▸ **Ausgewählter Textauszug**:
==============================
Ganz ohne Weiber geht die Chose nicht


Es ist für einen Autor immer wieder faszinierend, was beim Publikum wie ankommt. Vorausberechnen lässt sich das leider kaum. Es gibt aber ein Grundrezept: Sorgfältige, breit angelegte Recherche, gewissenhafte Überprüfung der Quellen, akribische Dokumentation und Auswahl der Zitate, Quervernetzung mehrerer Aspekte, differenzierte eigene Wertung, aufwändige sprachliche Korrekturen – und das Ganze wird ein Flop.

Die großen Erfolge gehen so: Man setze sich – angetan von einer simplen Idee – pubertär verkichert an die Tastatur und klopfe in einer Dreiviertelstunde mit viel Pennäler-Komik einen Artikel zusammen, den jede Schülerzeitung nehmen würde. Dies spaltet dann die riesige Leserschaft in ebenso niveaulos Gackernde sowie schwer Angepisste. Wenn man viel Glück hat, inszenieren Letztere dann noch einen wütenden Shitstorm, der Material für weitere Texte liefert.
==============================
▸ **Vorliegende Einträge**:
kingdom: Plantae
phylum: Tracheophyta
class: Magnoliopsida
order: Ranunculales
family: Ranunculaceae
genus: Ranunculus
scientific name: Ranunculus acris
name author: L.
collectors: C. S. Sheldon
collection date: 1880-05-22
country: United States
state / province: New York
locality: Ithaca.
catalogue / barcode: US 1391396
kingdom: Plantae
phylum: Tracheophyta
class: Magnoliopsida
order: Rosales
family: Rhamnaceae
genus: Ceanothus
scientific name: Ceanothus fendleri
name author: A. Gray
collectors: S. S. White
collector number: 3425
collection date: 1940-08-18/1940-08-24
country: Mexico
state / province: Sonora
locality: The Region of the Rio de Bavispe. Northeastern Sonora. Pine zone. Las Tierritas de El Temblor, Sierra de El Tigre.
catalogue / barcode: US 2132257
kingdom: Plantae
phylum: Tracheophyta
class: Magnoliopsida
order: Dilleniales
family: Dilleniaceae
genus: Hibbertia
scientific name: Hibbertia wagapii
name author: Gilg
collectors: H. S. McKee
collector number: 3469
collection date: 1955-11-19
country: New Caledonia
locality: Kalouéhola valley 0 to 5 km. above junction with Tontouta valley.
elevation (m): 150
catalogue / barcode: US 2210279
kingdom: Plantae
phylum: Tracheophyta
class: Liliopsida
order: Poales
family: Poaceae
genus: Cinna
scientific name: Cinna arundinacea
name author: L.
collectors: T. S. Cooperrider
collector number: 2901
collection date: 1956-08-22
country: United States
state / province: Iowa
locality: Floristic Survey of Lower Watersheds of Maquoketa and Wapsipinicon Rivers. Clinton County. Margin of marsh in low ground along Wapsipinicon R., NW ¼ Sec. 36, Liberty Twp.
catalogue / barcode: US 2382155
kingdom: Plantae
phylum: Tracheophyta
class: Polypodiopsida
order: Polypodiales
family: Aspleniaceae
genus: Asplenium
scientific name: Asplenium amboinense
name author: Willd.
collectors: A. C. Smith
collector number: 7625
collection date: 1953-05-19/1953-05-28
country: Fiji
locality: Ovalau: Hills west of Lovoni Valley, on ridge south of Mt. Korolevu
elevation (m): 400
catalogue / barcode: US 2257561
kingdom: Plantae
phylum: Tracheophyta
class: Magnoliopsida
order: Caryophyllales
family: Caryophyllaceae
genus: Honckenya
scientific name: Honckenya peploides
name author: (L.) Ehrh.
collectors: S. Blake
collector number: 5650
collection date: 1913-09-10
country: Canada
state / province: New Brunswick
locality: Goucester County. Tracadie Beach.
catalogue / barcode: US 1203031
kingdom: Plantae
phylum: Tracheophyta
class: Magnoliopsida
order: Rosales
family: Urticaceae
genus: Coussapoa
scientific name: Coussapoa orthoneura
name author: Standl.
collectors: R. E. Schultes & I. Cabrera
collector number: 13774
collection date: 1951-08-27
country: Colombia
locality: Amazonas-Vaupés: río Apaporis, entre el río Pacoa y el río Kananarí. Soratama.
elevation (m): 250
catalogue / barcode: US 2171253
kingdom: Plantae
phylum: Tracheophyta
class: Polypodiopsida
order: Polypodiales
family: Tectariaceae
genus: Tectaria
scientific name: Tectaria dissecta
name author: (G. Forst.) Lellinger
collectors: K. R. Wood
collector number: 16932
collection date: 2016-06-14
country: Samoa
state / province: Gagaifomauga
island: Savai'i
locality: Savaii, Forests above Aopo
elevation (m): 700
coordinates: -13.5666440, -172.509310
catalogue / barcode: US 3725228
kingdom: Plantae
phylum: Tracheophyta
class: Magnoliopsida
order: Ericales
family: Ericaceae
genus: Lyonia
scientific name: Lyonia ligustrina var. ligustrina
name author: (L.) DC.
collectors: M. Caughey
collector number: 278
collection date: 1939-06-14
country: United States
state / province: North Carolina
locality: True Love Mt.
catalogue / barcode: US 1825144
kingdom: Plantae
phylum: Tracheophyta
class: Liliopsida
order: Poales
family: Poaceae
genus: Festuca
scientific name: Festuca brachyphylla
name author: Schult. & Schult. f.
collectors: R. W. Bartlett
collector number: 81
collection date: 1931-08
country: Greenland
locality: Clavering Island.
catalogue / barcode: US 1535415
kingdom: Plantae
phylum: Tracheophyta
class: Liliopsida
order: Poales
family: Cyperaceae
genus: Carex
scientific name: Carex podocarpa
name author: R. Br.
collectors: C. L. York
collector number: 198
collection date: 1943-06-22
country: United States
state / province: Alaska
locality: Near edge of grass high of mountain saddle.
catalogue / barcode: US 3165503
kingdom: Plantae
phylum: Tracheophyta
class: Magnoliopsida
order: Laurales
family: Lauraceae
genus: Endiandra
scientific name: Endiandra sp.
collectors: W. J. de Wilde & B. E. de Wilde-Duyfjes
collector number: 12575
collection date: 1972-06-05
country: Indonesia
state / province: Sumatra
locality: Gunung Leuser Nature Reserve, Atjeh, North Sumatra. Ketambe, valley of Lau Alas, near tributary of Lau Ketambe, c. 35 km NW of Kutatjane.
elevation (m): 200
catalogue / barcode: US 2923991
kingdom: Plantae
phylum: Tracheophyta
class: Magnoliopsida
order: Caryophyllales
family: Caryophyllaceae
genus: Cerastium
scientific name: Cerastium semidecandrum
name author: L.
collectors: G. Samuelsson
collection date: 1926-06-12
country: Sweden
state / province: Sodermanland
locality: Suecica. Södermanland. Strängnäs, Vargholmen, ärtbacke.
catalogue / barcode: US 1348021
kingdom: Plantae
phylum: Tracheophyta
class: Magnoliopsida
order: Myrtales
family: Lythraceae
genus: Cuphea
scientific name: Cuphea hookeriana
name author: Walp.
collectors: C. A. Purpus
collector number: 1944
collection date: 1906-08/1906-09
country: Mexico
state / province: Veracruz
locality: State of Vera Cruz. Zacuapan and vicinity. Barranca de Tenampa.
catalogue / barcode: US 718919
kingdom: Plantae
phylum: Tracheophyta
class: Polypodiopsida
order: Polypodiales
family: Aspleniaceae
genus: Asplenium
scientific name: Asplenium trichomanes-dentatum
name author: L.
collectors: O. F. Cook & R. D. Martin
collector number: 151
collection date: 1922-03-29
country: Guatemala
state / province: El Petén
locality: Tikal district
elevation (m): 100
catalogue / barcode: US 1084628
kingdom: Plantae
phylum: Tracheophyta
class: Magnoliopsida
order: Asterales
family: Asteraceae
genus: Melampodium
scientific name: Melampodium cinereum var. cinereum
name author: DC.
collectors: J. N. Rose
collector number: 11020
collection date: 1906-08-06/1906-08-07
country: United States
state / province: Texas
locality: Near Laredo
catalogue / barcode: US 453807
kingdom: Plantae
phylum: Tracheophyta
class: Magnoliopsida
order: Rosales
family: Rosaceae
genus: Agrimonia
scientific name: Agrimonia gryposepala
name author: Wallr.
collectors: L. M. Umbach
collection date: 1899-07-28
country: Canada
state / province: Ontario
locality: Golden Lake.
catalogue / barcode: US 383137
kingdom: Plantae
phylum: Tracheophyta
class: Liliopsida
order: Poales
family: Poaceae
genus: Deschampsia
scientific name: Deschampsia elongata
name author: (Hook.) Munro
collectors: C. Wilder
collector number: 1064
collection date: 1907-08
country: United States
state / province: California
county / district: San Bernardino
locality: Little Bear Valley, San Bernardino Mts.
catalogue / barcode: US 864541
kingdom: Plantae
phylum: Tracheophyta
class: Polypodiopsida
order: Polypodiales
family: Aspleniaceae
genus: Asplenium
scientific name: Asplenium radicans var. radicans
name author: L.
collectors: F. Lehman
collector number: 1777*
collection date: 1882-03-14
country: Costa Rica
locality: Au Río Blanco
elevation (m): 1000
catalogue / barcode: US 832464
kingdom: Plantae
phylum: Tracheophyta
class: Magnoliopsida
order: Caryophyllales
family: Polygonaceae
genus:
==============================
▸ **Arbeitsanweisung**: Kannst du den Text über Publikumserfolge neu schreiben, beginnend mit „Die großen Erfolge“ und weiter bis „weitere Texte liefert.“, und dabei „Tastatur“ durch „Schreibmaschine“ ersetzen? Verwende dafür ausschließlich den Text.

▸ **Ergebnis der Übung**:
Die großen Erfolge gehen so: Man setze sich – angetan von einer simplen Idee – pubertär verkichert an die Schreibmaschine und klopfe in einer Dreiviertelstunde mit viel Pennäler-Komik einen Artikel zusammen, den jede Schülerzeitung nehmen würde. Dies spaltet dann die riesige Leserschaft in ebenso niveaulos Gackernde sowie schwer Angepisste. Wenn man viel Glück hat, inszenieren Letztere dann noch einen wütenden Shitstorm, der Material für weitere Texte liefert.